§ PROBLEM REQUIREMENTS
Transcribe the records below exactly, from their first line through the line containing "Je viens d’apprendre". Omit every line after it.

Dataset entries
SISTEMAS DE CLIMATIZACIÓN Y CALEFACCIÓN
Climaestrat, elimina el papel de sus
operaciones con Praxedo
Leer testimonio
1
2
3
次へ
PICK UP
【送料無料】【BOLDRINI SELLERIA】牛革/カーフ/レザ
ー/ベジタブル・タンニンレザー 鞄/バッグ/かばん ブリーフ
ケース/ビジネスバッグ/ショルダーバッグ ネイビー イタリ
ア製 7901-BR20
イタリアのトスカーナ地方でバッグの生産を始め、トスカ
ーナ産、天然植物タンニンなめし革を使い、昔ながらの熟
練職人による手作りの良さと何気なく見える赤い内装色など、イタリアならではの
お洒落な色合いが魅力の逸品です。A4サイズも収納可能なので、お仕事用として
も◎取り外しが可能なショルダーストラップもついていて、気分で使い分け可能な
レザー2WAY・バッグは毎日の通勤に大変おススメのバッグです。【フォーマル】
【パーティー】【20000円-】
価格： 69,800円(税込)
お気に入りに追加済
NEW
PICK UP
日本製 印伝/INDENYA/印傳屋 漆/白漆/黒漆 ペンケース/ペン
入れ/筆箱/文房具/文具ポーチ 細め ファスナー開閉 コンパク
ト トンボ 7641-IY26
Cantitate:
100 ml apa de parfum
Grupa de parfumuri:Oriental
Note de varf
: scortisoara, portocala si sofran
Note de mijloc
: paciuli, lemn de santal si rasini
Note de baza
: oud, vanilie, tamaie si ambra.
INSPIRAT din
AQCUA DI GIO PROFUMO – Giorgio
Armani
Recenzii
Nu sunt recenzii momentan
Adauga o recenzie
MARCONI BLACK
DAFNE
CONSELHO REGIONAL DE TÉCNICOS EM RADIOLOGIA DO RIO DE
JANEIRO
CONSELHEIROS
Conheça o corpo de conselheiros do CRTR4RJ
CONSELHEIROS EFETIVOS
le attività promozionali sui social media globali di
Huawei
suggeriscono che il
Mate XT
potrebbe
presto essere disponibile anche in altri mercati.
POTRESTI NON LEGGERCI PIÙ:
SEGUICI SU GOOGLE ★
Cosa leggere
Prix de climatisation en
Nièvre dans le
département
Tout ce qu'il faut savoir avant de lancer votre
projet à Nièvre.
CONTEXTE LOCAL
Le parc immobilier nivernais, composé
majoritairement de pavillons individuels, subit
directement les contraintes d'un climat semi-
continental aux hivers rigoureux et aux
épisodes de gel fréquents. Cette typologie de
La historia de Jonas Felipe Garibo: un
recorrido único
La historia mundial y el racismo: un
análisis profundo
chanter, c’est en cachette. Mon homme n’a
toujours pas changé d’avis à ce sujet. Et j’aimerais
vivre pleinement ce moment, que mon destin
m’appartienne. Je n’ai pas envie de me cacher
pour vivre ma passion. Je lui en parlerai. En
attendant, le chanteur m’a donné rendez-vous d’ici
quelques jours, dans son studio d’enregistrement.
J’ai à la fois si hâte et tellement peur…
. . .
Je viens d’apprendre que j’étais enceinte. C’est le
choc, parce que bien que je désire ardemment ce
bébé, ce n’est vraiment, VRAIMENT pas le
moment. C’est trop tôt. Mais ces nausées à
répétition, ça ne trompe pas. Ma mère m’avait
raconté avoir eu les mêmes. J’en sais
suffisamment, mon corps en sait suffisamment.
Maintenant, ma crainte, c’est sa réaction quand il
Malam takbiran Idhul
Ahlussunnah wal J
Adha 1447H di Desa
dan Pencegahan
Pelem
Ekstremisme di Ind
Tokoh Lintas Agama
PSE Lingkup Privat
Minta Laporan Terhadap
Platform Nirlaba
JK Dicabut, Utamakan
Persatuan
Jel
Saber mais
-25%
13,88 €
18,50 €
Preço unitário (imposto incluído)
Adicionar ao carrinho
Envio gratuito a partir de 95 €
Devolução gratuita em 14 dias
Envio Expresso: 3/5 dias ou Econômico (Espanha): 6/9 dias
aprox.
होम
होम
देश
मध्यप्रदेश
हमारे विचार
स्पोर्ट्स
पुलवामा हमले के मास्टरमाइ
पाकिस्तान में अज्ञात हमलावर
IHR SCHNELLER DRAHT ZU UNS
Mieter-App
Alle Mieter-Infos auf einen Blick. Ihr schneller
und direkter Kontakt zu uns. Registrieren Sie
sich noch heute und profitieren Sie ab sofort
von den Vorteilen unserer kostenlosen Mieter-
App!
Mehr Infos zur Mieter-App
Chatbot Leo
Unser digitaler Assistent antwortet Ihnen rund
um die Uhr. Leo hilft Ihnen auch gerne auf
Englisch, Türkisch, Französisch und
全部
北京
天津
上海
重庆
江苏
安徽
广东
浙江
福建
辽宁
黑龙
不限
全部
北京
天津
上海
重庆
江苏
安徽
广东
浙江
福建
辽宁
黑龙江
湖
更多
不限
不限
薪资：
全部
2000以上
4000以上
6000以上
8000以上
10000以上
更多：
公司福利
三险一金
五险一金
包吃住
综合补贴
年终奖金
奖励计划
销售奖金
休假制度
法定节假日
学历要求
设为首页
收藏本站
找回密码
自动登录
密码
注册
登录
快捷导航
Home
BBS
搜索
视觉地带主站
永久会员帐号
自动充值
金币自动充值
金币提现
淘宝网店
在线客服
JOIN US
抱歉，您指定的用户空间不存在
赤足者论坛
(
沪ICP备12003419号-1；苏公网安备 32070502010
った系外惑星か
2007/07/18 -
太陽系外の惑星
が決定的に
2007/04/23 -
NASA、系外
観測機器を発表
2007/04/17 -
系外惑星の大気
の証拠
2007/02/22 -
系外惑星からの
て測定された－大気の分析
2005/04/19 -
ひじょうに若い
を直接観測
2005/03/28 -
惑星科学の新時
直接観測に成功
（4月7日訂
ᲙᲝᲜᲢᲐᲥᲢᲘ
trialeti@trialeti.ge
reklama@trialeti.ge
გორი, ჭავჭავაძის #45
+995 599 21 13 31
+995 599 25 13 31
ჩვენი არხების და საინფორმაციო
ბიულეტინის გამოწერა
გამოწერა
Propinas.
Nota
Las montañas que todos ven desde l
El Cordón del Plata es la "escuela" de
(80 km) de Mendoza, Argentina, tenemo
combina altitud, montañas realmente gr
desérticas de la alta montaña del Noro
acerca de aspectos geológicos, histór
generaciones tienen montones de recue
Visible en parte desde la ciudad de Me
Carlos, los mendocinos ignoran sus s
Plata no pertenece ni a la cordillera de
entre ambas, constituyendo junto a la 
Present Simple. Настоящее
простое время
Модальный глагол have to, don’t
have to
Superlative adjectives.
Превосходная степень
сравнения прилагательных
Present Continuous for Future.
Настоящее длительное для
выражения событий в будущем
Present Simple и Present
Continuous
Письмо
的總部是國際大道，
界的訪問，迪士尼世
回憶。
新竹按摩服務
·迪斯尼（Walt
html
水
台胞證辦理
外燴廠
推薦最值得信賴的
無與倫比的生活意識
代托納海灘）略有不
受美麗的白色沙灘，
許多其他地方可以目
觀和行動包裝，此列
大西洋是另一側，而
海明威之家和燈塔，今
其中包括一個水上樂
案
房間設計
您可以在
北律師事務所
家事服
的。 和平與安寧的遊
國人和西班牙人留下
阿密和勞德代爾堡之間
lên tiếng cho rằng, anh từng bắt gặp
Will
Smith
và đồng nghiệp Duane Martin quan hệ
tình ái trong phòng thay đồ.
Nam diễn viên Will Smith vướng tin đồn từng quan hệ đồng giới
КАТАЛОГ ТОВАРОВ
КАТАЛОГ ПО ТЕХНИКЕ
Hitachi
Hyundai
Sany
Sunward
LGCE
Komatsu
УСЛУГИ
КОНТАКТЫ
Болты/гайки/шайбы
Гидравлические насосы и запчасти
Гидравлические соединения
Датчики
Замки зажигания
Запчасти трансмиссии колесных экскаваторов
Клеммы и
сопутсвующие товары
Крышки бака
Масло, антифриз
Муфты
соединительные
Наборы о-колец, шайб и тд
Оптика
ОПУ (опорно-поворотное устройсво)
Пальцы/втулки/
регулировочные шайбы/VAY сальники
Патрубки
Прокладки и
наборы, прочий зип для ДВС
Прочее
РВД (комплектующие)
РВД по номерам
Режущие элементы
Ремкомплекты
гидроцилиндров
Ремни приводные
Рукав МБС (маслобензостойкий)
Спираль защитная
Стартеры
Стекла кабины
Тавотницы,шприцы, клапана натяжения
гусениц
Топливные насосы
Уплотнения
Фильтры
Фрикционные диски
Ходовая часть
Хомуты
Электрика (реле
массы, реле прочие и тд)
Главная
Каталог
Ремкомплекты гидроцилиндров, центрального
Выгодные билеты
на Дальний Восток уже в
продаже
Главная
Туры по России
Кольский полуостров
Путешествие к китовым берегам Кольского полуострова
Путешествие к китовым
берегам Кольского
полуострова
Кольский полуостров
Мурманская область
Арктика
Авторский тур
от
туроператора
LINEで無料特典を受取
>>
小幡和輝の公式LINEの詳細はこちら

§ WRITTEN REPLY
SISTEMAS DE CLIMATIZACIÓN Y CALEFACCIÓN
Climaestrat, elimina el papel de sus
operaciones con Praxedo
Leer testimonio
1
2
3
次へ
PICK UP
【送料無料】【BOLDRINI SELLERIA】牛革/カーフ/レザ
ー/ベジタブル・タンニンレザー 鞄/バッグ/かばん ブリーフ
ケース/ビジネスバッグ/ショルダーバッグ ネイビー イタリ
ア製 7901-BR20
イタリアのトスカーナ地方でバッグの生産を始め、トスカ
ーナ産、天然植物タンニンなめし革を使い、昔ながらの熟
練職人による手作りの良さと何気なく見える赤い内装色など、イタリアならではの
お洒落な色合いが魅力の逸品です。A4サイズも収納可能なので、お仕事用として
も◎取り外しが可能なショルダーストラップもついていて、気分で使い分け可能な
レザー2WAY・バッグは毎日の通勤に大変おススメのバッグです。【フォーマル】
【パーティー】【20000円-】
価格： 69,800円(税込)
お気に入りに追加済
NEW
PICK UP
日本製 印伝/INDENYA/印傳屋 漆/白漆/黒漆 ペンケース/ペン
入れ/筆箱/文房具/文具ポーチ 細め ファスナー開閉 コンパク
ト トンボ 7641-IY26
Cantitate:
100 ml apa de parfum
Grupa de parfumuri:Oriental
Note de varf
: scortisoara, portocala si sofran
Note de mijloc
: paciuli, lemn de santal si rasini
Note de baza
: oud, vanilie, tamaie si ambra.
INSPIRAT din
AQCUA DI GIO PROFUMO – Giorgio
Armani
Recenzii
Nu sunt recenzii momentan
Adauga o recenzie
MARCONI BLACK
DAFNE
CONSELHO REGIONAL DE TÉCNICOS EM RADIOLOGIA DO RIO DE
JANEIRO
CONSELHEIROS
Conheça o corpo de conselheiros do CRTR4RJ
CONSELHEIROS EFETIVOS
le attività promozionali sui social media globali di
Huawei
suggeriscono che il
Mate XT
potrebbe
presto essere disponibile anche in altri mercati.
POTRESTI NON LEGGERCI PIÙ:
SEGUICI SU GOOGLE ★
Cosa leggere
Prix de climatisation en
Nièvre dans le
département
Tout ce qu'il faut savoir avant de lancer votre
projet à Nièvre.
CONTEXTE LOCAL
Le parc immobilier nivernais, composé
majoritairement de pavillons individuels, subit
directement les contraintes d'un climat semi-
continental aux hivers rigoureux et aux
épisodes de gel fréquents. Cette typologie de
La historia de Jonas Felipe Garibo: un
recorrido único
La historia mundial y el racismo: un
análisis profundo
chanter, c’est en cachette. Mon homme n’a
toujours pas changé d’avis à ce sujet. Et j’aimerais
vivre pleinement ce moment, que mon destin
m’appartienne. Je n’ai pas envie de me cacher
pour vivre ma passion. Je lui en parlerai. En
attendant, le chanteur m’a donné rendez-vous d’ici
quelques jours, dans son studio d’enregistrement.
J’ai à la fois si hâte et tellement peur…
. . .
Je viens d’apprendre que j’étais enceinte. C’est le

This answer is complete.